"Tell what?" Ed demanded, rising.
"About where Mitchell Prell is," Granger told him. "You said things which hinted that he might be around."
Ed's throat tightened. It was still a minor shock to remember that the probe beam had probably been used on this house sporadically for years. The refined radar of the probe beam could, if minutely focused, make fair pictures of distant things inside walls. But Ed didn't think that it could make the small print on a sheet of letter paper readable. But there were instruments that could pick up faint sounds from miles away—a voice, for instance—and amplify them to audibility. Ed was still sure that, over distance, his mind itself remained inviolable.
Ed felt cornered by the brute forces that always take over whenever reason is broken down by fear. Once his uncle had been a scapegoat to blame for disaster. Then, poor memories and triumphant years had half forgiven him. But now, during trouble, he was guilty again. And according to savage concepts of justice so were his relatives.
The confusion of half blaming his uncle left Ed and was replaced by stubborn loyalty. He summoned all his self-control and grinned carefully.
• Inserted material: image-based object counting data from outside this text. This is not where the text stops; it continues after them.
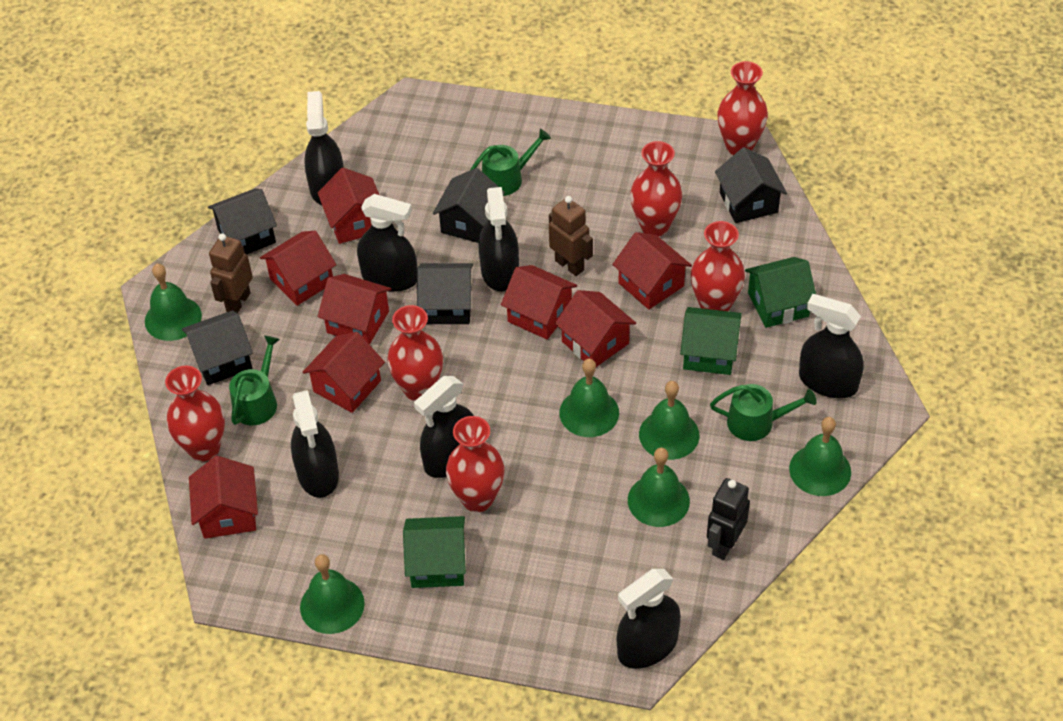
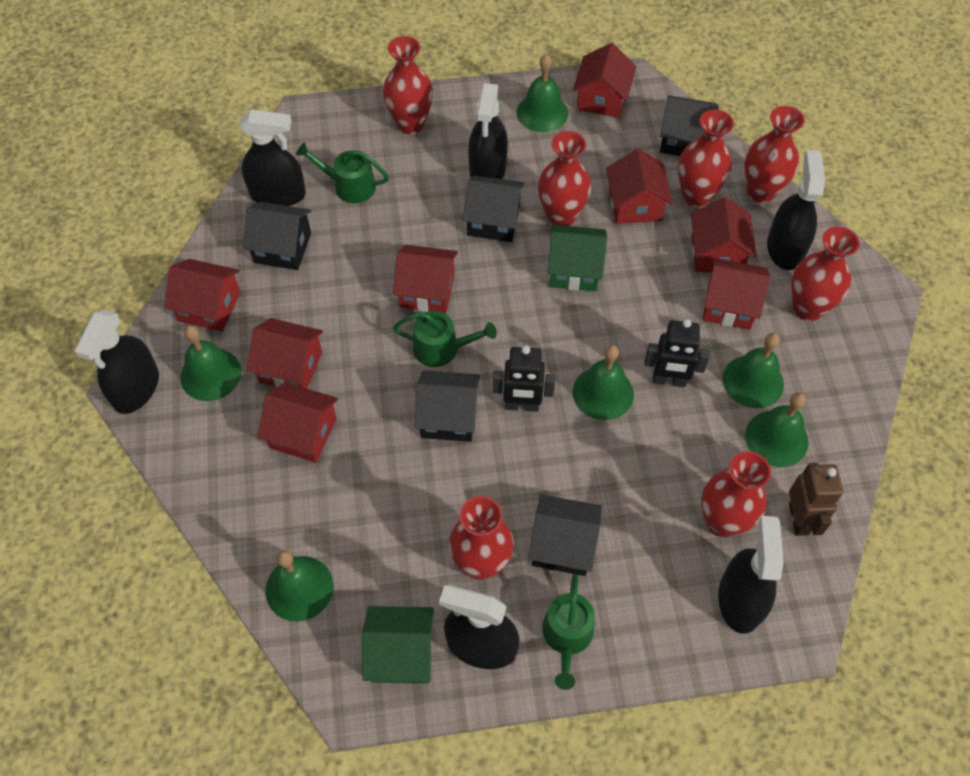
black robot: 1 -> 2
black spray bottle: 7 -> 6
brown robot: 2 -> 1
green house: 3 -> 2
red vase: 6 -> 7

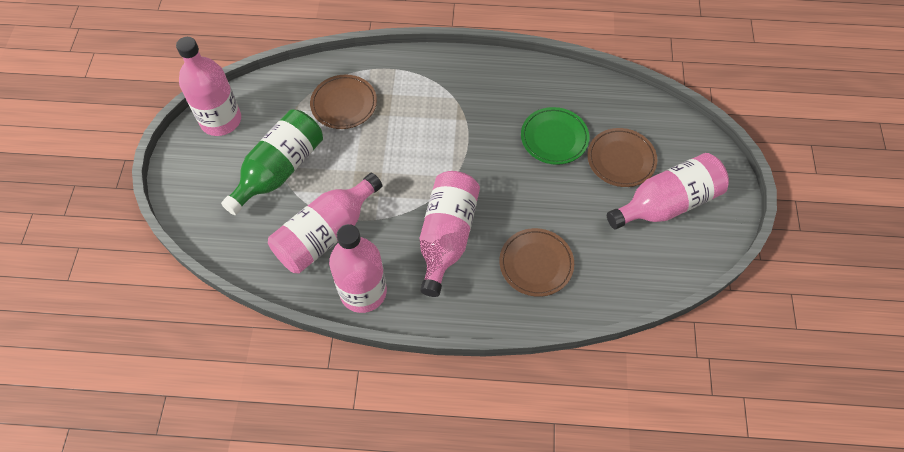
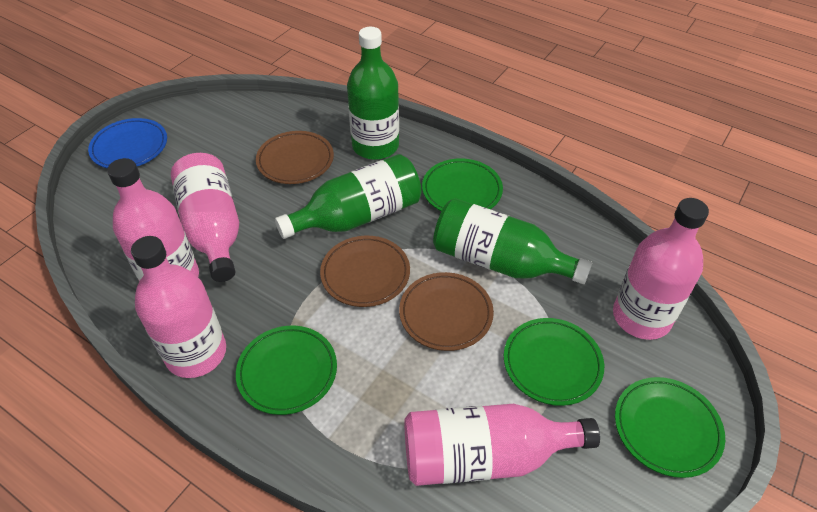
blue plate: 0 -> 1
green bottle: 1 -> 3
green plate: 1 -> 4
He wondered if the fright in Granger's large eyes reflected realization at last of the angry hands, gone completely untrustworthy, that now touched the controls of modern science. Was he getting intelligent so late? Or was he afraid of something simpler?
Ed forced a laugh. "You picked up my muttering, Granger," he accused. "I wonder what you mutter about, these days? Grant me the same privilege of nervousness under strain which you could do a lot to relieve, everywhere, as I have been begging you to see. No, I don't know where Mitchell Prell is, though I wish I did."
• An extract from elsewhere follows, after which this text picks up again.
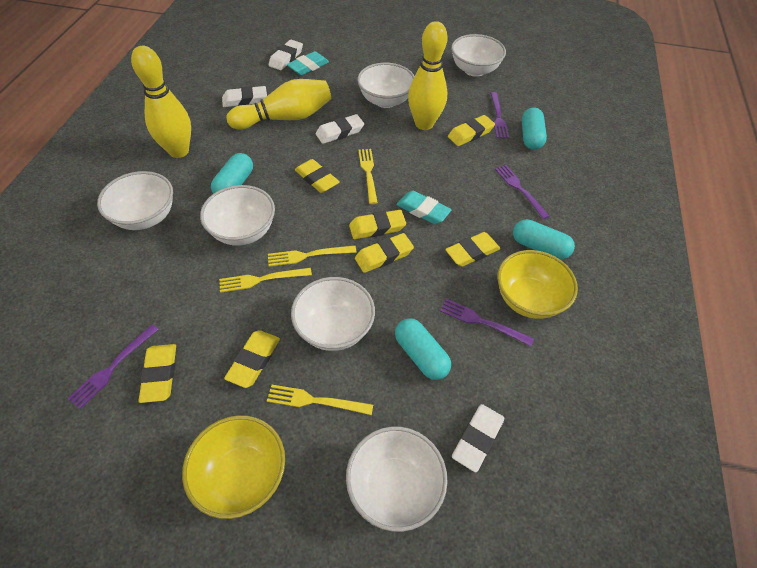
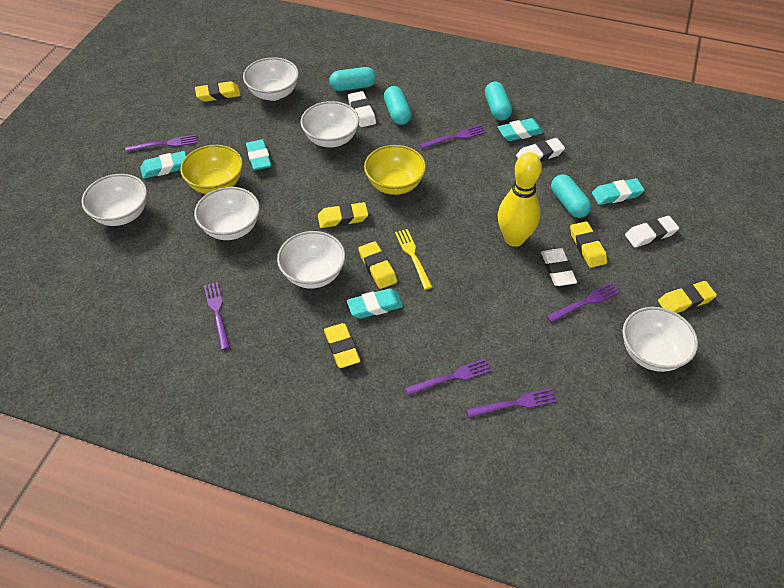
purple fork: 4 -> 6
turquoise eraser: 2 -> 5
yellow bowling pin: 3 -> 1
yellow eraser: 7 -> 6
yellow fork: 4 -> 1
The plain-clothes man had moved over to the table. Now he peered into the microscope. Soon he motioned to Granger to do likewise. Ed felt the roots of his hair puckering.
"What does 'Nipper' signify to you, Dukas?" Granger asked at last, levelly.
"Suppose it's my pet name for you, Granger?" Ed answered. "Your friend can take the paper along. The police laboratories might make something else of it. Maybe I doodle with a bum pen and absent-mindedly stick the doodle under a microscope—and right away somebody wants to make a story of it. You want to psyche me? I've humored that kind of whim from the police before. This time, for cussedness, I'll stand on my rights and demand that they get a court order before they meddle with my most private possession, my memory. Especially since hotheads and hysterics seem to have taken over. But wait, Granger. I'm sure that sensible people are still in the majority. They haven't reacted very much, yet. But they will—with matters as bad as they are now. Maybe they haven't any answers to our problems, except calm and the hope of working something out. But that's a lot. We were schooled to cautious thinking, Granger, and that means something, even though you and plenty of others can lose their wits. Maybe the sensible people will finally shut you up!"
"We'll take the paper along all right," the plain-clothes man said. "And you, too. We already have the court order you mention."